[omniORB] object deletion strategies

David Riddoch djr@uk.research.att.com
Wed, 19 Apr 2000 15:14:10 +0100 (BST)


On Wed, 19 Apr 2000, Stefan Seefeld wrote:

> David Riddoch wrote:
> 
> > > It seems the POA will change this, i.e. there is *always*
> > > an implied test for the object's validity. This would mean that
> > > I can delete the object directly without the need to care how many
> > > local references to it still exist (even local references are proxies...)
> > > Is this interpretion right ?
> > 
> > Almost.  You cannot just go ahead and delete an object which is activated
> > in the ORB -- since the ORB holds pointers to it.  You have to deactivate
> > the object first (POA::deactivate_object), which is similar in spirit to
> > _dispose() in 2.8.
> 
> Hmm.
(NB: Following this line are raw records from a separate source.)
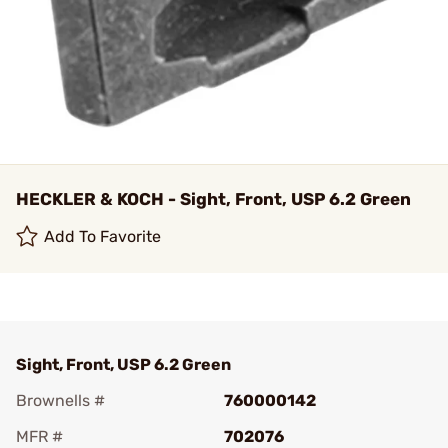
HECKLER & KOCH - Sight, Front, USP 6.2 Green
Add To Favorite
Sight, Front, USP 6.2 Green
Brownells #
760000142
MFR #
702076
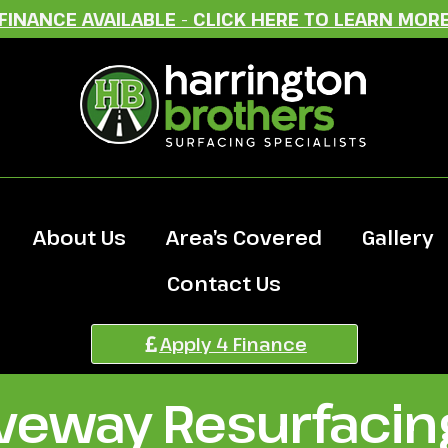
FINANCE AVAILABLE - CLICK HERE TO LEARN MOR
About Us
Area’s Covered
Gallery
Contact Us
Apply 4 Finance
iveway Resurfacing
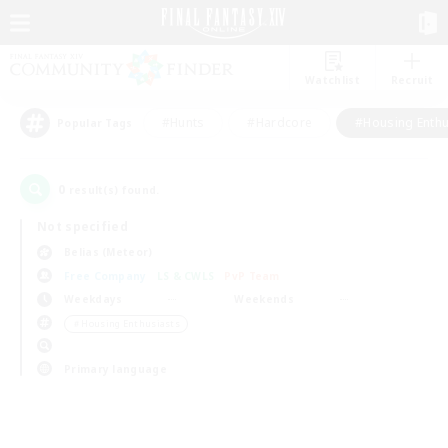
Watchlist
Recruit
#Hunts
#Hardcore
#Housing Enthu
Popular Tags
0
result(s) found.
Not specified
Belias (Meteor)
Free Company
LS & CWLS
PvP Team
Weekdays
Weekends
＃Housing Enthusiasts
Primary language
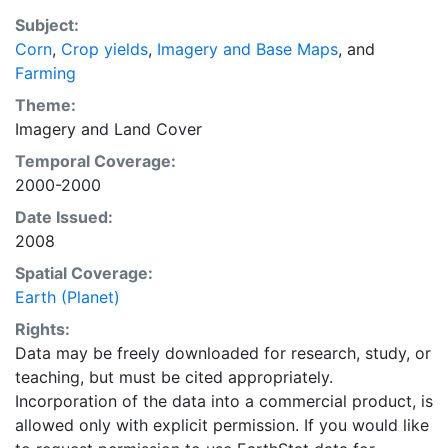
purpose of solving the grand challenge of feeding a
Subject:
growing global population while reducing agriculture’s
Corn
,
Crop yields
,
Imagery and Base Maps
, and
impact on the environment. The data sets on EarthStat
Farming
allow users to map the distribution of crops globally,
analyze the impact of climate change on crop yields,
Theme:
understand the impacts of fertilizer and manure use
Imagery
and
Land Cover
and much more.
Temporal Coverage:
2000-2000
Date Issued:
2008
Spatial Coverage:
Earth (Planet)
Rights:
Data may be freely downloaded for research, study, or
teaching, but must be cited appropriately.
Incorporation of the data into a commercial product, is
allowed only with explicit permission. If you would like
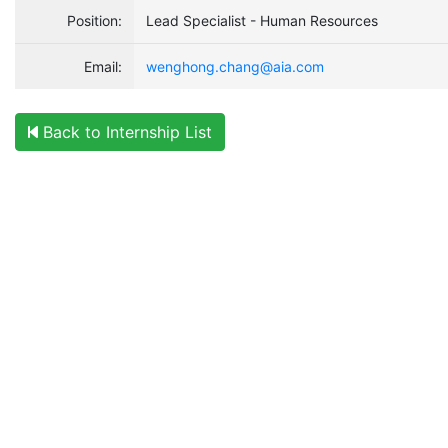
Position:
Lead Specialist - Human Resources
Email:
wenghong.chang@aia.com
Back to Internship List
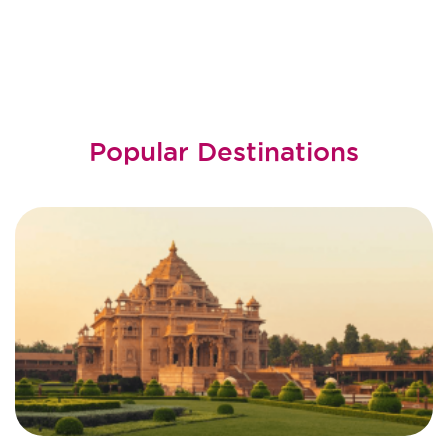
Popular Destinations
One important difference could be that it is possible to make the
> POA::deactivate_object call synchronous, i.e. if the call returns, the object 
> is known to be deleted.This seems possible since all invocations are either 
> from within other threads, so the currenct thread can block on the deactivate 
> call and wait for the other threads to finish, or they are serialized and to 
> be executed from the same thread, in which case the ORB can check before each 
> call and if the object has just been deleted the call is canceled.
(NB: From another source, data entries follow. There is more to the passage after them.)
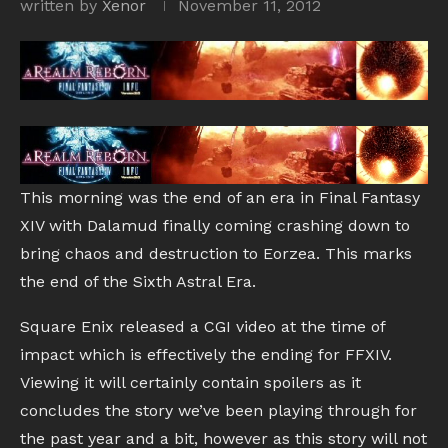
written by
Xenor
November 11, 2012
This morning was the end of an era in Final Fantasy
XIV with Dalamud finally coming crashing down to
bring chaos and destruction to Eorzea. This marks
the end of the Sixth Astral Era.
Square Enix released a CGI video at the time of
impact which is effectively the ending for FFXIV.
Viewing it will certainly contain spoilers as it
concludes the story we’ve been playing through for
the past year and a bit, however as this story will not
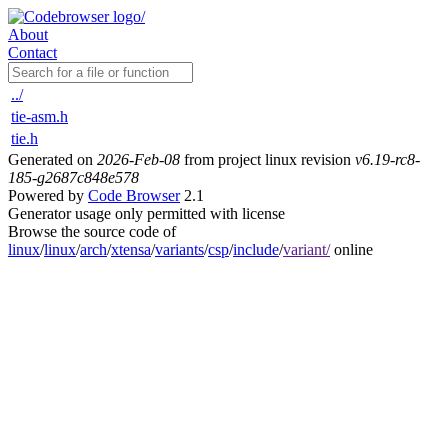
About
Contact
../
tie-asm.h
tie.h
Generated on
2026-Feb-08
from project linux revision
v6.19-rc8-
185-g2687c848e578
Powered by
Code Browser
2.1
Generator usage only permitted with license
Browse the source code of
linux
/
linux
/
arch
/
xtensa
/
variants
/
csp
/
include
/
variant/
online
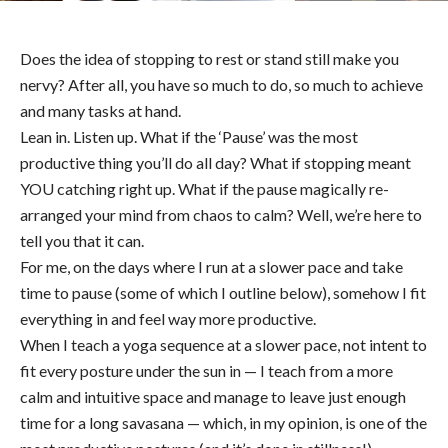
Does the idea of stopping to rest or stand still make you
nervy? After all, you have so much to do, so much to achieve
and many tasks at hand.
Lean in. Listen up. What if the ‘Pause’ was the most
productive thing you’ll do all day? What if stopping meant
YOU catching right up. What if the pause magically re-
arranged your mind from chaos to calm? Well, we’re here to
tell you that it can.
For me, on the days where I run at a slower pace and take
time to pause (some of which I outline below), somehow I fit
everything in and feel way more productive.
When I teach a yoga sequence at a slower pace, not intent to
fit every posture under the sun in — I teach from a more
calm and intuitive space and manage to leave just enough
time for a long savasana — which, in my opinion, is one of the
The spec says that deactivate_object() should return immediately, not wait
for outstanding requests to complete.  There are ways to deal with this   
problem though, using a ServantActivator to clean-up the object when
outstanding invocations have completed, or using a reference counted    
servant which will automatically be deleted when the ref count goes to
zero.  Note that this is the ref count of the servant, and is completely  
independent of any local object references.